4 Out Of 5 Doctors — 4 Out Of 5 Doctors
This was one of those records that my roommate Danny brought back from a summer in Boston, a summer where he was suddenly exposed to a raft of cool music that we would never hear in Syracuse.
I am not sure I can express how uncool the radio scene was in the Salt City at the time. The FM scene was rock, rawk and RAWWWKKKKK. I remember two stations getting into a tiff when one stole the new pre-release Judas Priest record from another station (to make it that much more seedy, they stole it from the Greyhound bus that was delivering the parcel). I understand people love metal. I do not, and there is nothing I could possibly care less about than which radio station first got to play a Judas Priest song. Except the song itself, of course. 1979, 1980, the music world was exploding with exciting new wave, and you could hear just about none of it on the Syracuse airwaves. I should have been hearing Talking Heads, Squeeze, The Jam. None of that was happening (with the limited exception of the college FM station, WAER, but like a lot of college stations, its tastes were then so broad that, well, I couldn’t listen for long stretches).
That doesn’t mean the records weren’t available, but we had no way to know what was on them. So when Danny came back from a vastly cooler city with a pile of music we’d never heard before, it was a breath of fresh air. He came back with Paul Collins’ Beat, with Fingerprintz, with The Vapors, with 4 Out of 5 Doctors. In a land where my radio options were AM Top 40 and FM that thought REO Speedwagon was great new music, I cannot overstate the importance of hearing these new records. They came into our lives just before MTV, so we were prepped when that arrived for the weirdness that was to come (see “A Flock of Seagulls”).

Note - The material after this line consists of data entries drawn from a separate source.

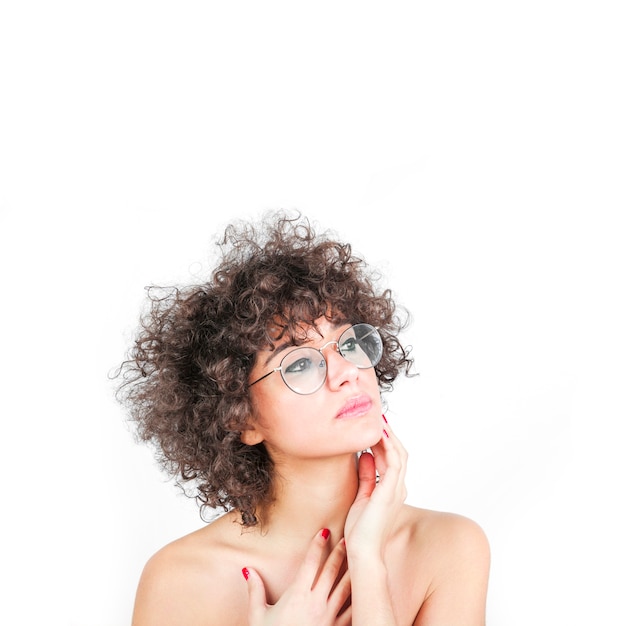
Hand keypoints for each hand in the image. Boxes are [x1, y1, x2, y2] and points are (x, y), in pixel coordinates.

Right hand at [243, 529, 351, 625]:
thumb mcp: (258, 616)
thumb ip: (255, 591)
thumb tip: (248, 570)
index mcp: (297, 595)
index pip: (310, 563)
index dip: (317, 545)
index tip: (323, 531)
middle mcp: (315, 603)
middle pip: (331, 571)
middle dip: (339, 552)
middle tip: (347, 537)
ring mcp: (328, 617)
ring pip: (345, 589)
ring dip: (352, 571)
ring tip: (360, 558)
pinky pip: (351, 612)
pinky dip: (358, 599)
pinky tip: (364, 590)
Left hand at [344, 416, 407, 557]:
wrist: (362, 551)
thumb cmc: (361, 530)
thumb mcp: (361, 496)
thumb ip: (366, 476)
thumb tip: (365, 456)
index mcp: (392, 490)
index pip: (392, 458)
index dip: (385, 441)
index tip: (374, 426)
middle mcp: (398, 488)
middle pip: (399, 453)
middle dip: (389, 434)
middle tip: (378, 417)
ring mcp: (396, 490)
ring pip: (399, 454)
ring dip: (389, 436)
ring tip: (378, 421)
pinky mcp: (390, 492)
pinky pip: (394, 463)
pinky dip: (388, 446)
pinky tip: (379, 435)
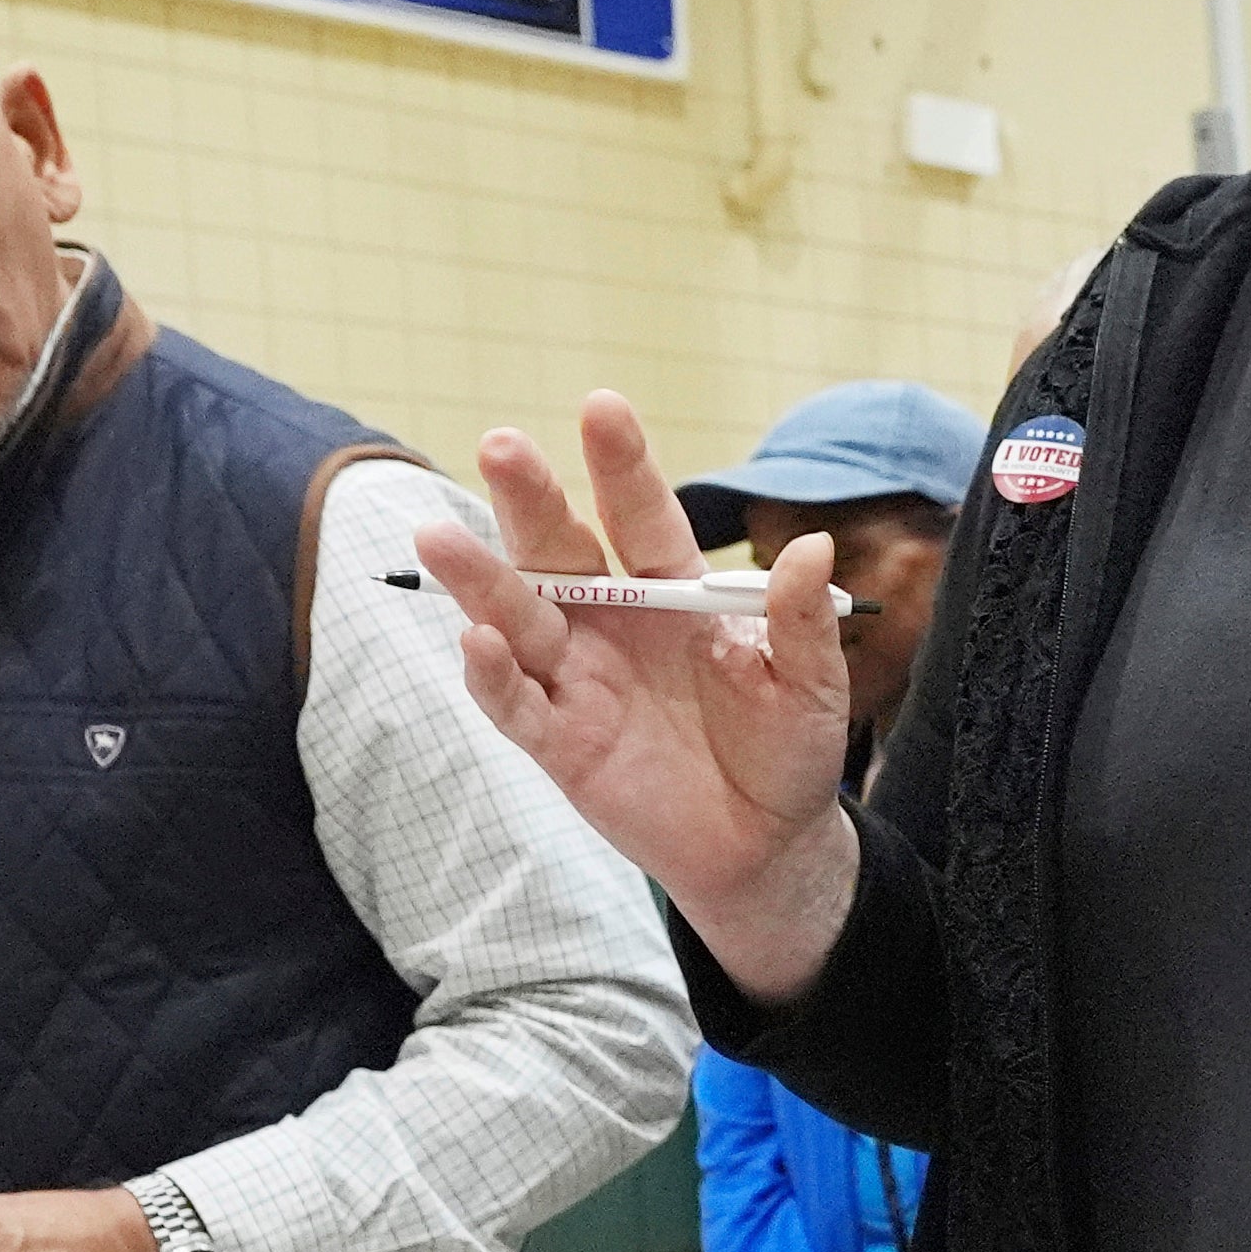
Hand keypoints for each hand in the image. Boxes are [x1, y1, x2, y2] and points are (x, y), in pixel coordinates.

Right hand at [418, 390, 862, 1004]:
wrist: (766, 845)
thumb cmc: (786, 750)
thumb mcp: (809, 682)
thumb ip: (801, 620)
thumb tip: (811, 548)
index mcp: (674, 593)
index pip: (641, 517)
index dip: (621, 466)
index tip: (600, 407)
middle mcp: (614, 623)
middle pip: (561, 552)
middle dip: (529, 500)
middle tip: (499, 444)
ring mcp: (580, 679)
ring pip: (518, 618)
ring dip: (481, 581)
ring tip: (438, 537)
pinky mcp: (560, 742)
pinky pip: (516, 704)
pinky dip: (493, 677)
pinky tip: (477, 640)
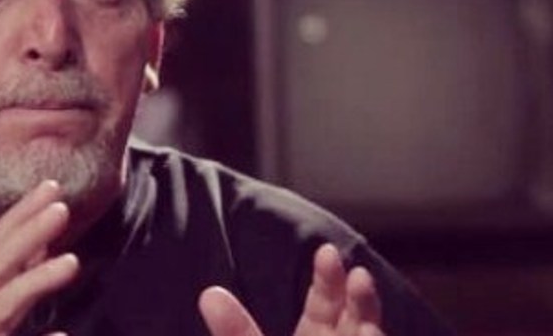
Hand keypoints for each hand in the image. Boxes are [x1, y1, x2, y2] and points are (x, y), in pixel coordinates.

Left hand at [198, 243, 383, 335]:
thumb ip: (236, 333)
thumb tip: (208, 294)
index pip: (325, 305)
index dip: (327, 279)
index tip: (327, 252)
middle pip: (355, 322)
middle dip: (359, 299)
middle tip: (357, 274)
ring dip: (371, 328)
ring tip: (367, 316)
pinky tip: (370, 335)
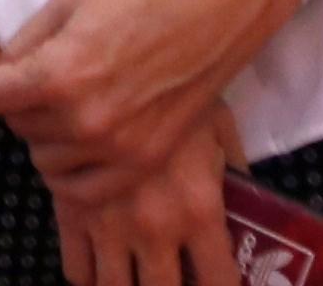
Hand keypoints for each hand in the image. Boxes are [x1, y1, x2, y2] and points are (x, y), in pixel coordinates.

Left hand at [0, 0, 300, 199]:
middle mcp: (86, 121)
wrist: (217, 3)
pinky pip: (82, 190)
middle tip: (38, 72)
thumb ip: (27, 44)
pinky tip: (80, 140)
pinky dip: (71, 170)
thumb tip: (1, 68)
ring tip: (65, 102)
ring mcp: (118, 149)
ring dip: (45, 133)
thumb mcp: (69, 2)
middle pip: (17, 126)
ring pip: (46, 160)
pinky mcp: (144, 162)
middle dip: (18, 98)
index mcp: (60, 74)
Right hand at [34, 106, 242, 285]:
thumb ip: (235, 171)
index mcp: (199, 210)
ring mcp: (109, 223)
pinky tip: (102, 260)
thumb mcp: (220, 127)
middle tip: (171, 273)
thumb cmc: (175, 87)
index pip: (219, 282)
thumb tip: (250, 199)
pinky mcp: (71, 212)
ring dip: (127, 285)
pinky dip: (91, 274)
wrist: (112, 60)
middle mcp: (155, 227)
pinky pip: (77, 269)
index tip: (217, 281)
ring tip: (135, 272)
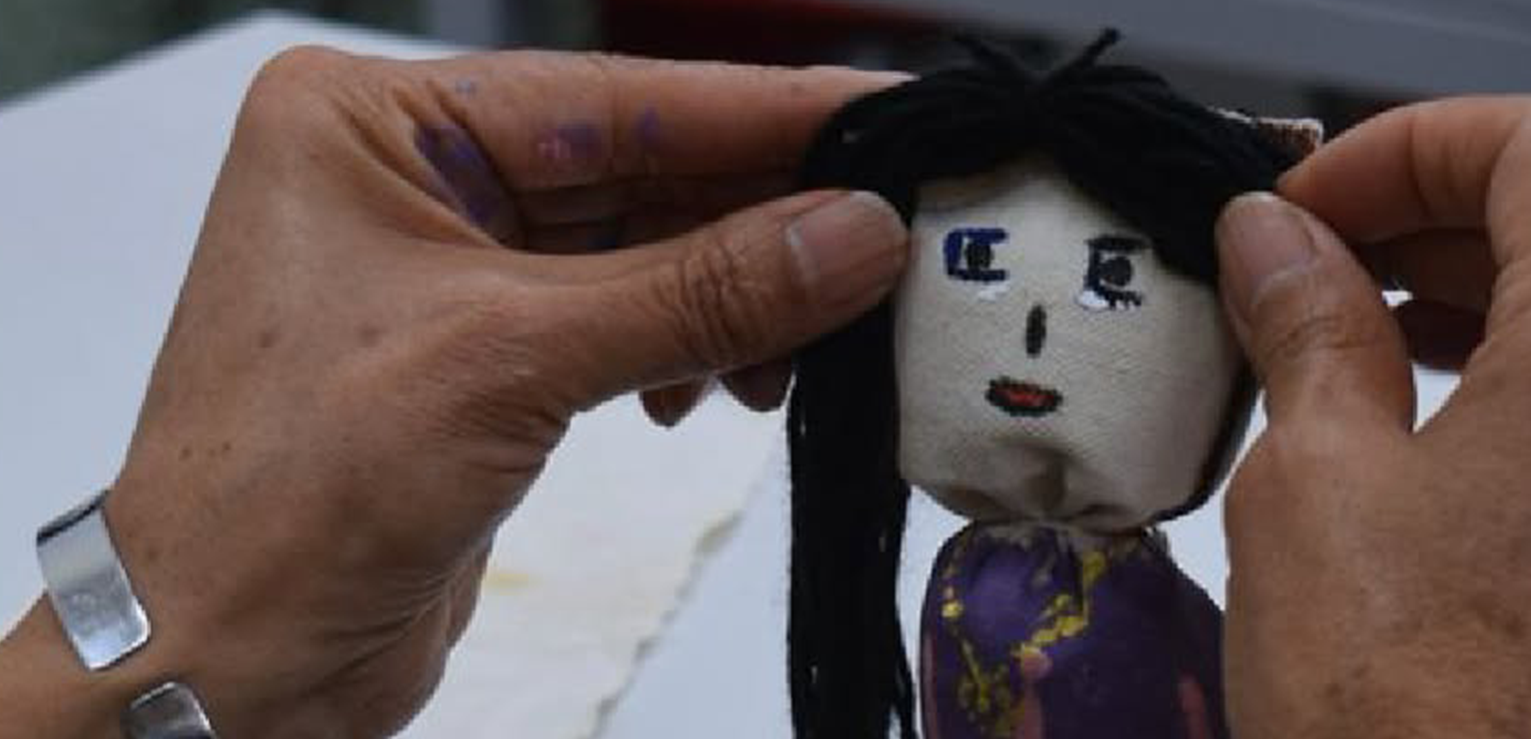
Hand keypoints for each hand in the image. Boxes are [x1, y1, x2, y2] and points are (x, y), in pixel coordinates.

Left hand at [0, 49, 905, 736]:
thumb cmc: (292, 496)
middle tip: (888, 245)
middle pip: (642, 166)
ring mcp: (450, 261)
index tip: (890, 121)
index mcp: (376, 121)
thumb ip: (701, 290)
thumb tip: (856, 232)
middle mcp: (409, 170)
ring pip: (646, 244)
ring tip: (804, 351)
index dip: (772, 115)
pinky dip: (692, 345)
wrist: (224, 662)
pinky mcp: (485, 347)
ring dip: (737, 296)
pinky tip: (722, 389)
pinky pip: (627, 312)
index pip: (620, 98)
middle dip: (765, 220)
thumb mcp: (515, 362)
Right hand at [1213, 97, 1530, 737]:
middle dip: (1450, 224)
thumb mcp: (1312, 480)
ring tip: (1386, 343)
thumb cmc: (1399, 714)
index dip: (1408, 150)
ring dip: (1513, 305)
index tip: (1315, 207)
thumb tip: (1278, 243)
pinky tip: (1460, 447)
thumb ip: (1309, 326)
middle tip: (1332, 264)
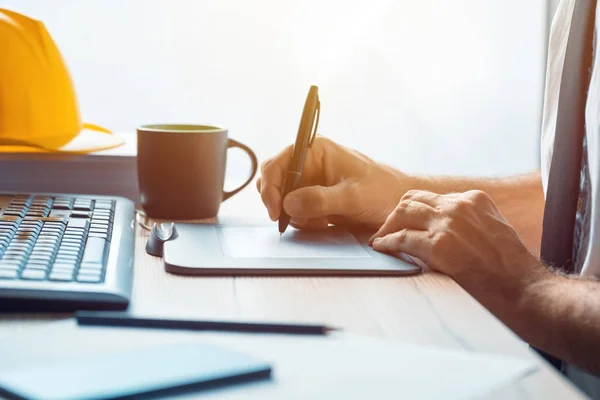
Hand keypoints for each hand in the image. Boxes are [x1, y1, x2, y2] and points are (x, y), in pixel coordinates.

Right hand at [256, 136, 411, 229]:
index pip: (277, 163)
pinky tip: (324, 223)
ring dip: (295, 215)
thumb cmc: (383, 192)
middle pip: (274, 182)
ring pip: (283, 200)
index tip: (276, 210)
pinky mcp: (313, 199)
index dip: (270, 186)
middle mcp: (308, 163)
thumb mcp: (353, 197)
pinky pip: (295, 212)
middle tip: (292, 220)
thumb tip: (288, 204)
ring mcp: (310, 182)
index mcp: (315, 150)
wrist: (399, 205)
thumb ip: (320, 200)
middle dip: (280, 203)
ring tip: (320, 221)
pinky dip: (304, 221)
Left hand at [369, 189, 542, 286]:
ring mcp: (448, 224)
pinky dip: (387, 243)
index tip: (404, 221)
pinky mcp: (439, 245)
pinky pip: (401, 239)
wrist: (525, 290)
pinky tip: (381, 248)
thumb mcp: (493, 230)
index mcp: (474, 199)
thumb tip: (438, 227)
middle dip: (396, 216)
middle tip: (386, 231)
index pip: (431, 197)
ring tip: (381, 240)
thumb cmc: (512, 269)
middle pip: (412, 200)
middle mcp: (459, 205)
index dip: (413, 210)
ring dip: (387, 227)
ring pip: (402, 214)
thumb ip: (468, 222)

Several tracks from this album, their 1980 eponymous debut, made it onto mixtapes of the day, got played at parties, were generally very much part of our 1982/1983 life, those last couple years of college. Even after that, a few stayed in rotation. I got a copy of this for myself because I liked those tracks so much but I never ran across another 4 Out of 5 Doctors record. The magic of the internet now informs me they had only one other record, in 1982, and that they originally hailed from Washington, D.C. To my knowledge, I have never met another human being who was aware of their songs. (Though these days, my music nerd friends go deep, so I will not be surprised to learn I am now wrong.)
This is primarily good fun power pop. Listening to it again after many years, I’m still captured by the same four songs that interested me long ago; the others are more or less solid. “Waiting for a Change,” “Opus 10,” and “I Want Her,” all great punchy fun. I’ve had “Elizabeth” in my head all weekend.:
“It’s not that they’re all stupid
Though they’re slow at taking hints
It’s just your subtle deviation’s
Like a capital offense
In a town that still thinks cool is something dirty
And that sex is just a temperature.”
But it’s not something I put on very often anymore. Fond memories, but that’s mostly it. We got much further into other new wave bands we discovered at that time, so it’s all good.